Re: [PATCH] rcu/doc: Add a quick quiz to explain further why we need smp_mb__after_unlock_lock()

From: Paul E. McKenney
Date: Fri Jun 11 2021 - 13:25:24 EST


On Fri, Jun 11, 2021 at 12:34:32PM +0200, Frederic Weisbecker wrote:
> On Thu, Jun 10, 2021 at 09:57:10AM -0700, Paul E. McKenney wrote:
> > diff --git a/Documentation/RCU/Design/Memory-Ordering/Tree-RCU-Memory-Ordering.rst b/Documentation/RCU/Design/Memory-Ordering/Tree-RCU-Memory-Ordering.rst
> > index 11cdab037bff..3cd5cb4d86e5 100644
> > --- a/Documentation/RCU/Design/Memory-Ordering/Tree-RCU-Memory-Ordering.rst
> > +++ b/Documentation/RCU/Design/Memory-Ordering/Tree-RCU-Memory-Ordering.rst
> > @@ -112,6 +112,35 @@ on PowerPC.
> > The ``smp_mb__after_unlock_lock()`` invocations prevent this
> > ``WARN_ON()`` from triggering.
> >
> > ++-----------------------------------------------------------------------+
> > +| **Quick Quiz**: |
> > ++-----------------------------------------------------------------------+
> > +| But the whole chain of rcu_node-structure locking guarantees that |
> > +| readers see all pre-grace-period accesses from the updater and |
> > +| also guarantees that the updater to see all post-grace-period |
>
> Should it be either "that the updater see" or "the updater to see"?

Good catch, I have reworked this paragraph.

> > +| accesses from the readers.
>
> Is it really post-grace-period that you meant here? The updater can't see
> the future. It's rather all reader accesses before the end of the grace period?

I have reworked this to talk about old and new readers on the one hand
and the updater's pre- and post-grace-period accesses on the other.
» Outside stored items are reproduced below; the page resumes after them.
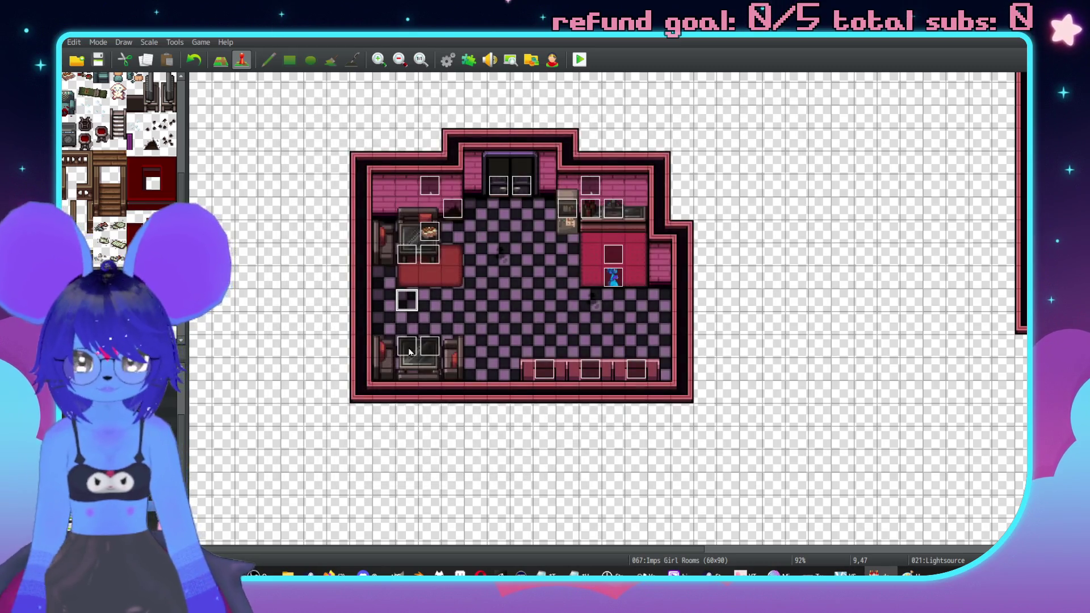
{"action": "left_click", "coordinate": [591, 349]}
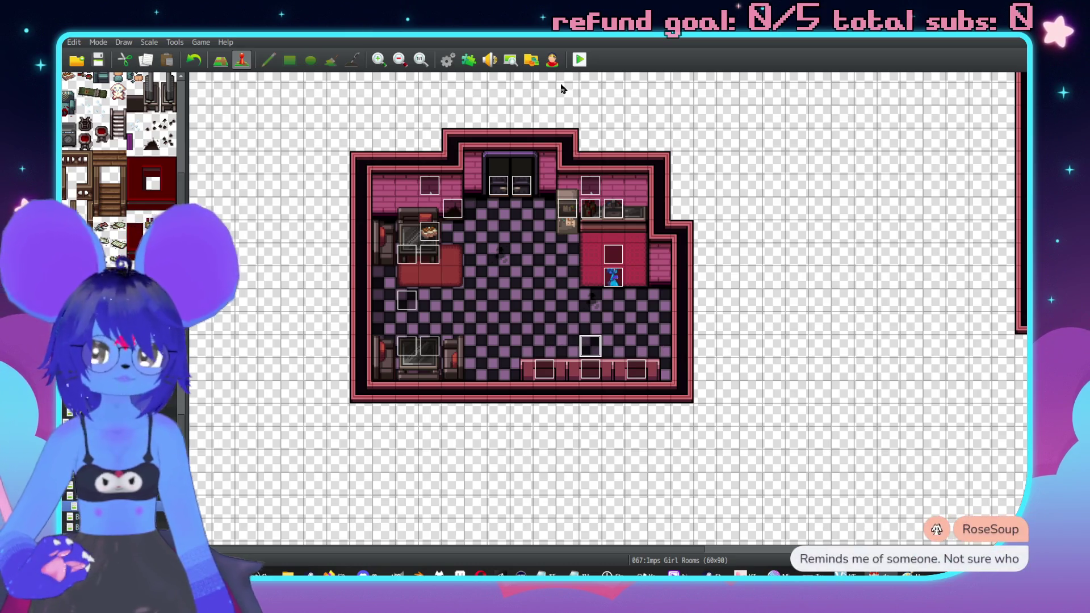
Step: Start a playtest, saving the project changes when asked
{"action": "left_click", "coordinate": [580, 63]}
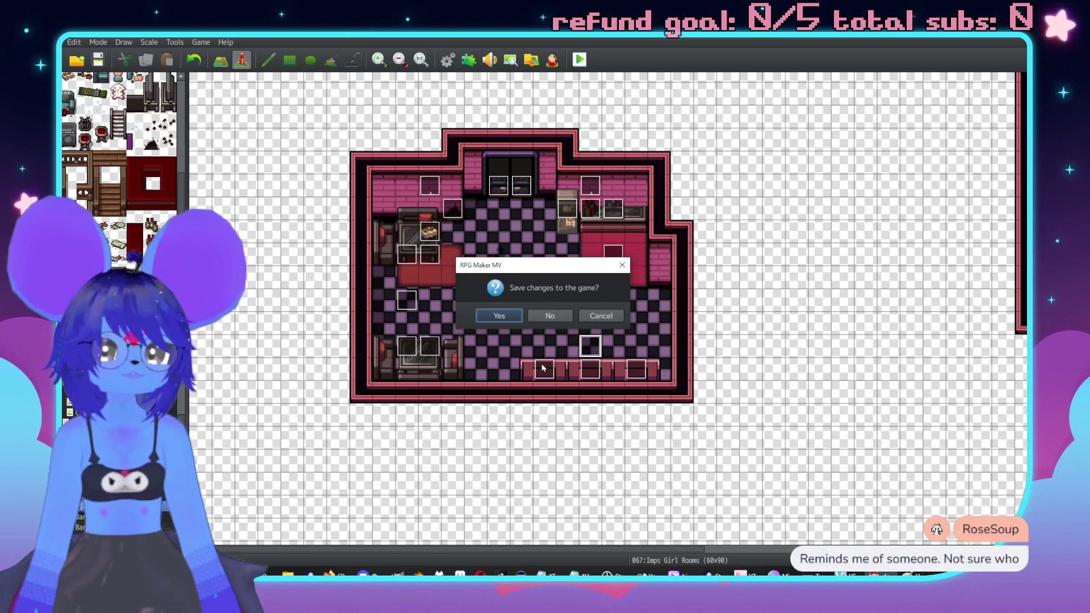
{"action": "left_click", "coordinate": [514, 319]}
> > So why do we need all of those calls |
> > +| to smp_mb__after_unlock_lock()? |
> > ++-----------------------------------------------------------------------+
> > +| **Answer**: |
> > ++-----------------------------------------------------------------------+
> > +| Because we must provide ordering for RCU's polling grace-period |
> > +| primitives, for example, get_state_synchronize_rcu() and |
> > +| poll_state_synchronize_rcu(). For example: |
>
> Two times "for example" (sorry I'm nitpicking...)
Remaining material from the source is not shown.